If you're running outside the qsv repo, fetch both:

curl -LO https://raw.githubusercontent.com/dathere/qsv/master/resources/test/NYC_311_SR_2010-2020-sample-1M.csv
curl -LO https://raw.githubusercontent.com/dathere/qsv/master/resources/test/311_Service_Requests_from_2010_to_Present-2022-03-04.csv.schema.json

Solution

1. Pre-populate the stats cache for speed

qsv stats --cardinality --infer-dates --infer-boolean --stats-jsonl \
  NYC_311_SR_2010-2020-sample-1M.csv
ls NYC_311_SR_2010-2020-sample-1M.*
# .csv  .stats.csv  .stats.csv.data.jsonl

schema and validate both look for these sidecars and reuse them — schema generation in ~5 s instead of ~30 s on the 1M sample.

2. Generate a JSON Schema from representative data

qsv schema NYC_311_SR_2010-2020-sample-1M.csv
# Writes NYC_311_SR_2010-2020-sample-1M.csv.schema.json

The output includes inferred types, min/max ranges (for numerics), date formats, enum values (for low-cardinality columns), and pattern regex (when --pattern-columns is used).

3. Edit the schema to tighten rules

Open NYC_311_SR_2010-2020-sample-1M.csv.schema.json in your editor. Typical edits:

{
  "properties": {
    "Status": {
      "type": "string",
      "enum": ["Open", "Closed", "Pending", "In Progress"]    // restrict to known values
    },
    "Incident Zip": {
      "type": "string",
      "pattern": "^\\d{5}(-\\d{4})?$"                          // 5-digit or 5-4 ZIP
    },
    "Agency": {
      "type": "string",
      "dynamicEnum": "https://data.cityofnewyork.us/api/views/nyc_agencies.csv"
    },
    "Created Date": {
      "type": "string",
      "format": "date-time"
    }
  },
  "required": ["Unique Key", "Created Date", "Complaint Type", "Borough"],
  "additionalProperties": false
}

The schema is itself a JSON Schema 2020-12 file — so you can validate that it's syntactically correct:

qsv validate schema NYC_311_SR_2010-2020-sample-1M.csv.schema.json

4. Run validation

qsv validate \
  NYC_311_SR_2010-2020-sample-1M.csv \
  NYC_311_SR_2010-2020-sample-1M.csv.schema.json

When everything passes:

  • exit code 0
  • no extra files produced

When some rows fail:

  • exit code non-zero
  • NYC_311_SR_2010-2020-sample-1M.csv.valid.csv — rows that passed
  • NYC_311_SR_2010-2020-sample-1M.csv.invalid.csv — rows that failed
  • NYC_311_SR_2010-2020-sample-1M.csv.validation-errors.tsv — one row per error: row_number, field, error

On the 1M-row sample, expect ~1.5 seconds for a clean run on an M2 Pro. The benchmarked peak is 780k rows/sec.

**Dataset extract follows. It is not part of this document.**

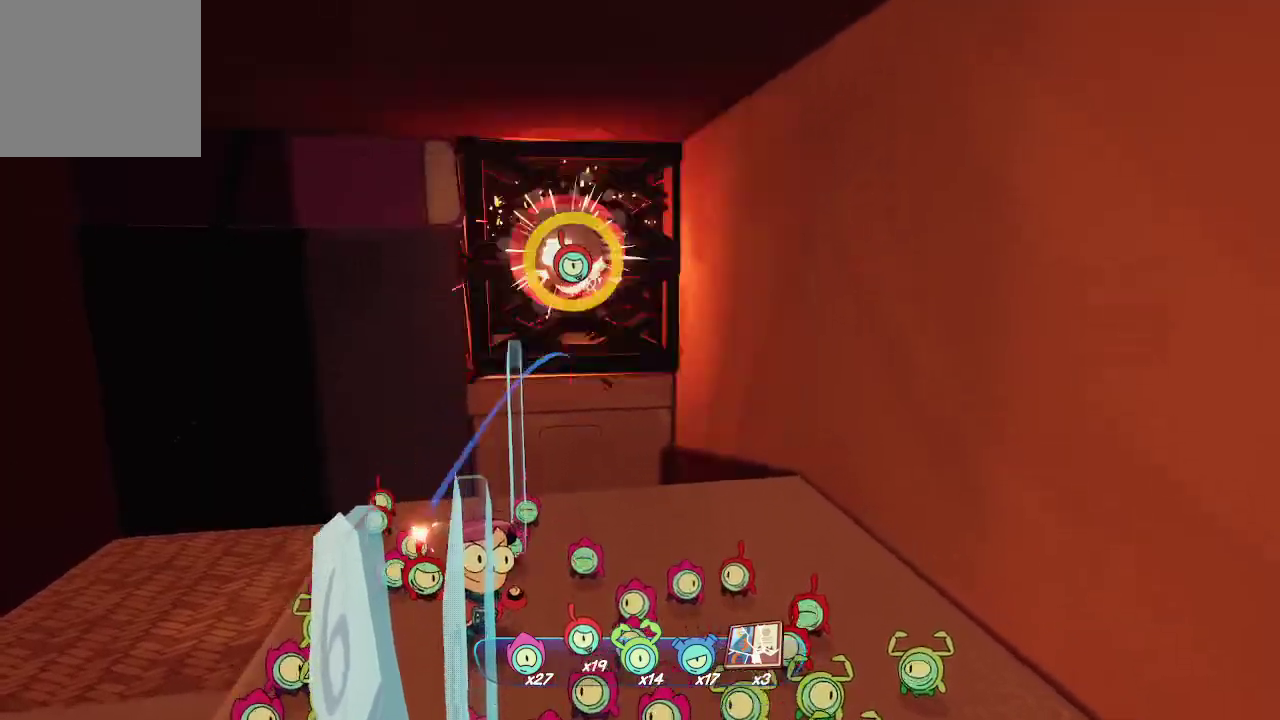
{"buttons": [], "left_stick": "down", "right_stick": "down-left", "events": [[467, "L2", "up"], [467, "left_stick", "down"], [500, "right_stick", "down-left"]]}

5. Use the three custom keywords

currency — ISO 4217 validation

{
  "properties": {
    "Sale Price": {
      "type": "string",
      "format": "currency"
    }
  }
}

Matches $1,000.00, USD1000.00, (€100,00), -USD100.00, ¥10000, and many more. Rejects raw integers without a currency context.

dynamicEnum — enum from a CSV (local, HTTP, dathere, CKAN)

{
  "properties": {
    "Agency": {
      "type": "string",
      "dynamicEnum": "NYC_agencies.csv"
    }
  }
}

The dynamicEnum value can be a local path or a URL. Supported schemes:

  • file:// (or just a bare path)
  • http:// / https://
  • dathere:// — qsv's curated lookup-tables repo
  • ckan:// — a CKAN resource ID

The first column of the referenced CSV is the value list (additional columns are ignored).

uniqueCombinedWith — composite-key uniqueness

{
  "properties": {
    "Created Date": {
      "uniqueCombinedWith": ["Complaint Type", "Incident Address"]
    }
  }
}

This enforces uniqueness of the combination of those three columns across the file.

6. RFC 4180 / UTF-8-only sanity check (no schema)

qsv validate raw_export.csv
# Exit 0 = the CSV is well-formed and UTF-8.

This is the cheap precondition before running stats (which assumes well-formed input for max performance).

7. Validate a directory of CSVs

qsv validate exports/2024/ schema.json

validate has Extended input support (🗄️) — directories, .infile-list files, snappy-compressed inputs all work.

Variations

Use the --fancy-regex engine for look-around / backreferences

qsv validate --fancy-regex data.csv strict-schema.json

The default regex engine is the fast one (regex crate, same as ripgrep). --fancy-regex opts into fancy-regex for schemas that need look-around / backreferences (rare in JSON Schema, but possible with pattern).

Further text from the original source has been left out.